As midwives we’re supposed to speak up when things go wrong, and advocate, not just go with the flow. Isn’t an enforced uniform at odds with this?
Back to how it felt in New Zealand - the culture of the care was different, because you’d be dressed in a way which said ‘I’m here with you. I’m not standing above you because of my practice. It’s a partnership.’
I believe even the few midwives who chose to wear uniform benefitted from this.
Maybe in nursing, or other professions it’s more important to have a uniform to make sure there’s that professional boundary (and slight authority?). I honestly don’t know.
But I think in midwifery, the vast majority of women want to have a partnership with the practitioners looking after them.
They’re healthy and normal, they just want to process a huge life event.
I think care could be more compassionate if we were allowed to wear our own clothes.
The final thing to say is I realise this would be difficult to implement, because you do have to have high standards, wash clothes at a high temperature, take them straight off after shift, etc.
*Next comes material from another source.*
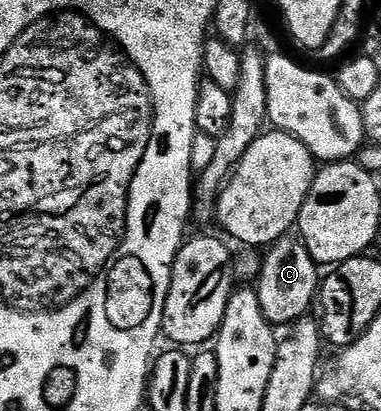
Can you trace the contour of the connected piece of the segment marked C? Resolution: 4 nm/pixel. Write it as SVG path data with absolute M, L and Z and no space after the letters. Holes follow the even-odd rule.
M284 237L271 244L262 256L257 276L261 313L273 325L294 325L312 310L321 282L321 267L313 261L309 249L298 237ZM268 254L268 255L267 255ZM267 255L267 256L266 256Z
But it could be done! It might look like student midwives having a clothing allowance with certain suggestions. Short sleeved tops, nothing that caught, and nothing that transmitted diseases easily. And I think scrubs have their place in theatre, or as a back up if you’ve got mucky on shift.
Surely what we're learning in this century is that empathy and compassion are all important. I think you can achieve that better when you’re feeling human and like you’re relating to somebody on a personal level.
Of course, I’d love to hear what you think. Do you believe midwife uniforms make a difference in forming partnerships with women? Do you think they're important for safety and infection reasons? Or do you think uniforms are outdated?
As always, thank you so much for reading, commenting and adding your experience and understanding to the conversation. I hope everything is good with you and yours.